Accra’s marginalized integrate their community through art

Laura Puttkamer, Accra Community Manager
Accra, 5 August 2016

Nima is a low-income neighbourhood in Accra and is nearly 80% Muslim. Many of Nima’s residents come from Northern Ghana where Islam is more widespread. However, Nima is multi-ethnical and overpopulated. It is often understood as a “zongo,” a migrant city within the city where Islam traditionally prevails. There are several such zongos in Accra, all of them marginalized and in many ways excluded from civic life.

In 2011, three artists from Nima founded Nima Muhinmanchi Art (“muhinmanchi” describes the importance of art in Hausa), an arts collective and NGO based in Nima. Their street art projects are very successful and gain a lot of media attention. NMA is now also active in other Ghanaian cities and plans to expand to other African countries soon.

Their aim is to unite their community regardless of ethnic or religious belonging and to contradict stereotypes that many people have of Nima. Sometimes, being from Nima can prove to be a stigma in getting a job. NMA focuses on working with children and teenagers, teaching them marketable skills such as painting, photographing and writing. The works of art that are created in NMA’s workshops are exhibited throughout the community. Starting out with individual happenings like painting a mural in the neighbourhood, NMA is now offering regular art workshops for youth in the Nima Community Library every Saturday. The mentors from NMA teach the students different techniques and also explore other media and technologies. The focus is on fostering the students’ creativity and self-confidence. One of NMA’s mottos is “From Nothing to Something” along with “Recreate Spaces, Perceptions & Societies through Art & Culture.”

In an interview for, one representative from NMA said, "The whole community rallies behind NMA because we serve as a mouthpiece by representing, presenting and protecting the interest of the entire Nima community through our street art programs. … Our vision for NIMA community is very broad but to mention the few is to foster unity among ourselves, change the negative perception towards Nima, recreate spaces into artistic centers, create more employment for creative minds and connect them to the global art community."

When asked about the diversity of Nima, they replied, "We live in unity and harmony as one people.

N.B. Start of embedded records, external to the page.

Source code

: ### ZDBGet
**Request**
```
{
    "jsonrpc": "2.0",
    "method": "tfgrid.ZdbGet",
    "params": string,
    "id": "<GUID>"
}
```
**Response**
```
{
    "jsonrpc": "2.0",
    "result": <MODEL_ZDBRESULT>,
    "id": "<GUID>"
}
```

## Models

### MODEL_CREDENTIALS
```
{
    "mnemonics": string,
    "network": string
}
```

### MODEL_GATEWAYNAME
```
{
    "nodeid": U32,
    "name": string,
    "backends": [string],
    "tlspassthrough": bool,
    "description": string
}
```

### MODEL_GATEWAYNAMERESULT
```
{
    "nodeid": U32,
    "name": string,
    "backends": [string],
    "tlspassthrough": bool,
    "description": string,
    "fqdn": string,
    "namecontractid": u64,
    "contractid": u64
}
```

We believe religion is very important but it should be our personal business that should govern our personal lives, our personal morals. … So NMA is just an art organization that deals solely with art but not a religious organization. Therefore, our mission is to promote art and culture of our own to the world."

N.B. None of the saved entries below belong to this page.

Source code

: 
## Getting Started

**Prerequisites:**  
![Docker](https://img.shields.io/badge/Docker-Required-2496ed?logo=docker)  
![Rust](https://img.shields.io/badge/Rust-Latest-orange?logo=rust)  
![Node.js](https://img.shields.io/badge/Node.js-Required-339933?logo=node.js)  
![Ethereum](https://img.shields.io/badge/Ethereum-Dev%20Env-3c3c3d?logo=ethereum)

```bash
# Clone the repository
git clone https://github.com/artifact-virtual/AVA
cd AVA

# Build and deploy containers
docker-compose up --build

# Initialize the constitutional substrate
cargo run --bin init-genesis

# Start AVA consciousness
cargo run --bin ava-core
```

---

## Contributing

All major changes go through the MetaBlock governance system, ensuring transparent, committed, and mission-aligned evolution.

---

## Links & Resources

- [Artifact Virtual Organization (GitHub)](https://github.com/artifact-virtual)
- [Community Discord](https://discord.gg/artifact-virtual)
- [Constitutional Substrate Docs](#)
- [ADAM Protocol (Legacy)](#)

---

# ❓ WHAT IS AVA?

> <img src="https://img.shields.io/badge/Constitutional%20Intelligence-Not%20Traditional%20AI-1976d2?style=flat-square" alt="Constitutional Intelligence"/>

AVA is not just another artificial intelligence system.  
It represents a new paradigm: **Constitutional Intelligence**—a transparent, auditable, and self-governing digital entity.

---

While it took some time until NMA was accepted and truly understood by the community, they now are a very popular organization and have gained support from donors like the pharmaceutical company BASF and from crowd-funding. Constant media attention, a very active Facebook site and increased tourism has helped to promote NMA’S cause. NMA is also part of Accra’s popular Chale Wote Festival, an art festival that is taking place once a year. In 2016, Chale Wote takes place from August 18-21.

Through street art, the artists of NMA hope to achieve a lot, such as providing education to Nima’s youth and addressing the many prejudices that there are against the people from this “zongo.” While this discrimination might not exactly be a taboo, it is still a very important issue that NMA with the help of Chale Wote Festival are tackling by creative use of murals and other forms of street art.